O presidente Lula (PT) convocou ao Palácio do Planalto os chefes da Abin (Agência Brasileira de Inteligência), Luiz Fernando Corrêa, e da Polícia Federal, Andrei Rodrigues, para cobrar explicações sobre uma operação de espionagem contra o Paraguai. A reunião foi descrita como tensa.
Lula chamou os dois diretores após uma ação secreta da Abin de hackear autoridades paraguaias de alto escalão em meio a negociações sobre os valores pagos ao país vizinho pela energia da usina de Itaipu ter virado notícia. A informação foi divulgada pelo UOL no fim de março.
A audiência ocorreu no gabinete de Lula depois que o governo já havia emitido uma nota em que atribuía a operação à gestão de Jair Bolsonaro (PL). Segundo relatos, o encontro foi conflituoso e chegou a ser interpretado como uma acareação entre Corrêa e Rodrigues. As informações são da Folha de São Paulo.
Leia mais
Investigadores da PF apontam que a ação de espionagem contra o Paraguai teria continuado durante os primeiros meses do governo Lula, com o conhecimento de Corrêa.
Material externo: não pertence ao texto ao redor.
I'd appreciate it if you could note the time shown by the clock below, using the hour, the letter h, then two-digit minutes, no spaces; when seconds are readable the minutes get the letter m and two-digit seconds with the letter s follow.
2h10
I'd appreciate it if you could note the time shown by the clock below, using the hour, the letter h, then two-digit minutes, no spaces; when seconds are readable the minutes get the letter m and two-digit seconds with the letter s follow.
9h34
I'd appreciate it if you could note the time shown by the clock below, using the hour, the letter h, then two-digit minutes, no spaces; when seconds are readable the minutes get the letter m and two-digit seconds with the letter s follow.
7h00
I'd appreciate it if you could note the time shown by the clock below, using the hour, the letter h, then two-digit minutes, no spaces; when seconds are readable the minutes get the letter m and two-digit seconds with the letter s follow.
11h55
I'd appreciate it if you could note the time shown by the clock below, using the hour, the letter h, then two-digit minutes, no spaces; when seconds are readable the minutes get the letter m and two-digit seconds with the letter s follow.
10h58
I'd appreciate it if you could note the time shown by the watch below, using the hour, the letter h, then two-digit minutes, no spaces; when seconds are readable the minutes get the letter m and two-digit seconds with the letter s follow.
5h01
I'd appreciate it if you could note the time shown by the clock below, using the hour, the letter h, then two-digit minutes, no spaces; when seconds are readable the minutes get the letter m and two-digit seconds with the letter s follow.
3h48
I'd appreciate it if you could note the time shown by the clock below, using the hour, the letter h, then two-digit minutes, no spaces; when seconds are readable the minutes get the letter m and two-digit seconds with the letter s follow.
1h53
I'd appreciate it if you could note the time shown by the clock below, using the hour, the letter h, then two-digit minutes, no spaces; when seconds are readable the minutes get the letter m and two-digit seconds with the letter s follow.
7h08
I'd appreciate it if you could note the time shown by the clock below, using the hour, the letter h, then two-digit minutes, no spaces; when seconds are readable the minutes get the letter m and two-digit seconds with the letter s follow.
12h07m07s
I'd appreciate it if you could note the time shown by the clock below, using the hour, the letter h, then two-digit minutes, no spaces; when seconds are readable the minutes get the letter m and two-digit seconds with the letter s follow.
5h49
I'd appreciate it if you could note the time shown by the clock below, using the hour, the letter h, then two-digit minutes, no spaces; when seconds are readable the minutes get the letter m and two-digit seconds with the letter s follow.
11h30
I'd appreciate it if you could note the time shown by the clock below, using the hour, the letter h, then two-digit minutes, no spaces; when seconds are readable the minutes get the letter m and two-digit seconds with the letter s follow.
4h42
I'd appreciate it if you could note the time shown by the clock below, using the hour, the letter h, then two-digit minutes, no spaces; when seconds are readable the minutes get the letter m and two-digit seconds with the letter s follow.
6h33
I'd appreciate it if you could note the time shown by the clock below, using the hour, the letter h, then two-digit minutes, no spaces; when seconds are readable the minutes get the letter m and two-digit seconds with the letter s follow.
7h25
A atual direção da Abin, por sua vez, afirma que mandou interromper a operação.
Dentro do governo, Corrêa e Rodrigues são considerados rivais. A principal divergência é o inquérito da PF sobre a chamada “Abin paralela”. O grupo de Corrêa afirma que a investigação tem motivações políticas, enquanto policiais enxergam movimentos do chefe da Abin para obstruir as apurações.
Também participou do encontro com Lula o chefe da Casa Civil, Rui Costa, a quem a Abin está subordinada e a quem o diretor-geral da agência se reporta.
De acordo com relatos, além dos detalhes da suposta espionagem, os diretores da Abin e da PF também discutiram, na presença do presidente e do ministro, o vazamento da operação. A Polícia Federal abriu um inquérito sobre a divulgação das informações.
O hackeamento de autoridades do Paraguai veio à tona a partir do depoimento de um servidor da Abin à PF no âmbito da investigação sobre o aparelhamento da agência no governo Bolsonaro.
Esse inquérito está sob sigilo no STF (Supremo Tribunal Federal). Agentes que acompanham o inquérito apontam que dezenas de pessoas, sobretudo advogados de investigados, tiveram acesso aos depoimentos do caso.
Na reunião com Lula, Andrei Rodrigues teria apresentado elementos que apontam que o ex-número 2 da Abin Alessandro Moretti, demitido em janeiro do ano passado, autorizou a continuidade da operação. Corrêa, segundo os mesmos indícios, teria dado seu aval —como relatou o servidor que depôs à PF.
Na nota que divulgou sobre o episódio, o governo negou as informações do depoente. Afirmou que a ação foi autorizada em junho de 2022 pelo governo Bolsonaro e tornada sem efeito por Moretti em 27 de março de 2023, “tão logo a atual gestão tomou conhecimento do fato”.
“O governo do presidente Lula desmente categoricamente qualquer envolvimento em ação de inteligência, noticiada hoje, contra o Paraguai, país membro do Mercosul com o qual o Brasil mantém relações históricas e uma estreita parceria”, afirmou o Itamaraty.
Para distanciar Corrêa do caso, a nota do Itamaraty afirma que, à época, ele já havia sido indicado pelo presidente para a diretoria-geral da Abin, mas ainda não ocupava o cargo porque seu nome ainda não havia sido aprovado pelo Senado.
Na reunião, Rodrigues teria contestado os termos da nota, que havia sido divulgada pelo Itamaraty com informações fornecidas pelo próprio Corrêa.
Investigadores veem com desconfiança o papel de Corrêa no caso e afirmam haver elementos para demonstrar que ele já dava ordens na Abin antes de ser aprovado pelo Senado.
Corrêa e Moretti prestam depoimento nesta quinta-feira (17). Procurada, a PF afirmou que não se manifestaria sobre os relatos da reunião. A Abin não respondeu até a publicação desta reportagem, assim como o Palácio do Planalto.
A ação contra o Paraguai teria ocorrido meses antes de o governo brasileiro fechar um novo acordo sobre os valores pagos ao país vizinho pela energia vendida ao Brasil, em maio de 2024. A PF abriu inquérito para investigar a operação e o vazamento de dados sigilosos.
A associação que representa os servidores da Abin, a Intelis, divulgou nota na noite de quarta-feira (16) com críticas à PF. O grupo fala em “interesses políticos” e “deslegitimização da inteligência de Estado”.
“É inadmissível e nocivo aos propósitos de uma grande nação como o Brasil que uma campanha de descredibilização do seu serviço de Inteligência seja capitaneada, não por atores estrangeiros adversos, mas por grupos da própria administração pública nacional”, diz a associação.